In the courtyard down below, her father’s troops bustled around as always. Her cousin, Metrotis, appeared to be engaged in a fencing match with a young officer, and she took hope from the fact that she was, at least, better than someone.
Her attention fixed on the young legion father, Conlan, as he moved gracefully through the small camp below. Elissa had first seen him on the night of the attack, when he led his men to garrison the townhouse. He had seemed so calm to her, so professional, checking every room, tending to the wounded and the dead. He seemed to be everywhere at once that night. He had even taken the time to introduce himself to her, as the morning sun began to rise.
“Do not worry, Lady Elissa,” Conlan had said. “Your father and the Third are here now. You are safe.” And with that he had turned and moved away to see to the preparations and the strengthening of the townhouse’s defences. Elissa, unused to the attentions of men his age, had blushed and mumbled thanks to his back as he strode away.

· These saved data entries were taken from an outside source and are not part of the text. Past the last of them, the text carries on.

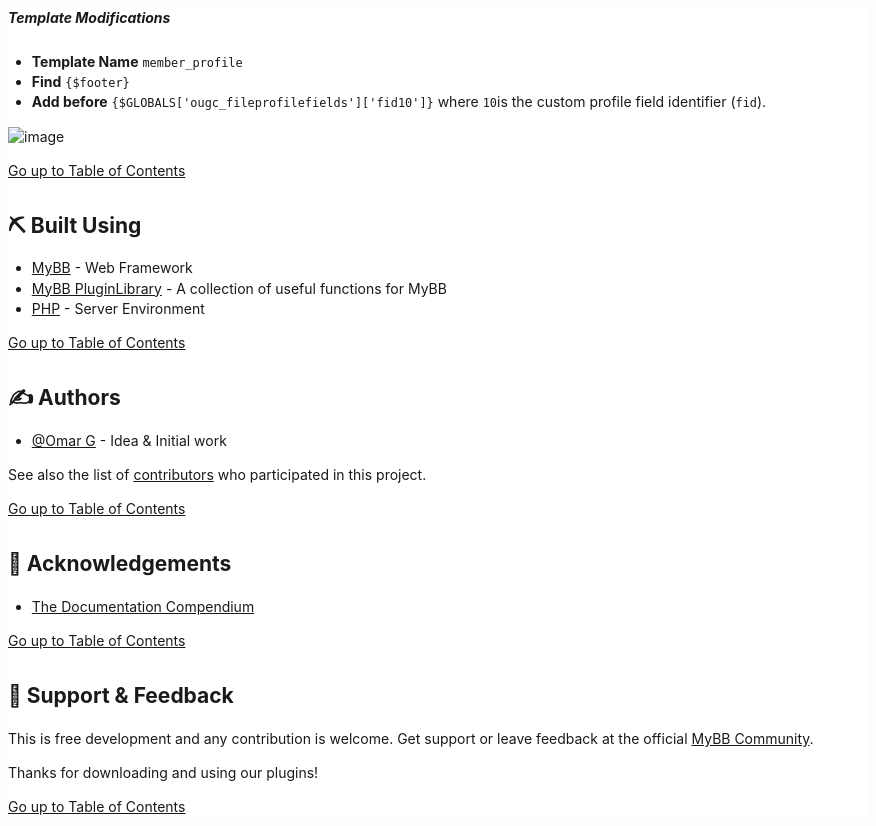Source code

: ##### Template Modifications

- **Template Name** `member_profile`
- **Find** `{$footer}`
- **Add before** `{$GLOBALS['ougc_fileprofilefields']['fid10']}` where `10`is the custom profile field
  identifier (`fid`).

![image](https://github.com/OUGC-Network/OUGC-File-Profile-Fields/assets/1786584/6c2c53b9-00b9-436c-b5b1-78ad9c9d5b62)

[Go up to Table of Contents](#table_of_contents)

## ⛏ Built Using <a name = "built_using"></a>

- [MyBB](https://mybb.com/) - Web Framework
- [MyBB PluginLibrary](https://github.com/frostschutz/MyBB-PluginLibrary) - A collection of useful functions for MyBB
- [PHP](https://www.php.net/) - Server Environment

[Go up to Table of Contents](#table_of_contents)

## ✍️ Authors <a name = "authors"></a>

- [@Omar G](https://github.com/Sama34) - Idea & Initial work

See also the list of [contributors](https://github.com/OUGC-Network/OUGC-File-Profile-Fields/contributors) who
participated in this project.

[Go up to Table of Contents](#table_of_contents)

## 🎉 Acknowledgements <a name = "acknowledgement"></a>

- [The Documentation Compendium](https://github.com/kylelobo/The-Documentation-Compendium)

[Go up to Table of Contents](#table_of_contents)

## 🎈 Support & Feedback <a name="support"></a>

This is free development and any contribution is welcome. Get support or leave feedback at the
official [MyBB Community](https://community.mybb.com/thread-221815.html).

Thanks for downloading and using our plugins!

[Go up to Table of Contents](#table_of_contents)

Ever since the night of the attack, the one thing that she looked forward to each morning was the chance to catch sight of him. There was something in the way that he moved his hips. He walked with a confidence that she had seen in few men except for her father.
, that had to be the explanation,
he makes you feel safe
Without warning, Conlan glanced up at her from the courtyard and caught her eye. His face was stern and serious. He paused for a moment, then nodded a brief greeting and moved on about his business.
“You are right, Andiss.” She sighed. Her eyes followed Conlan across the yard. “It’s time to call it a day.” She reached across to the weapon stand, grabbed a towel and mopped the sweat from her face. Perhaps today he would notice her again if she walked across the courtyard, perhaps today he would notice that she was a woman grown.
Her footsteps took her down the stairs and along the lower veranda instead.
I must look terrible
perhaps I should take a bath and put on a dress.
It would certainly be cooler than the leather trousers and thick woollen shirt she wore for sword practice. But a vision of her mother’s face drifted before her eyes and she knew that she would instead visit the Lady Ellasand – tended as ever by Doctore Nessius in the room above – this afternoon.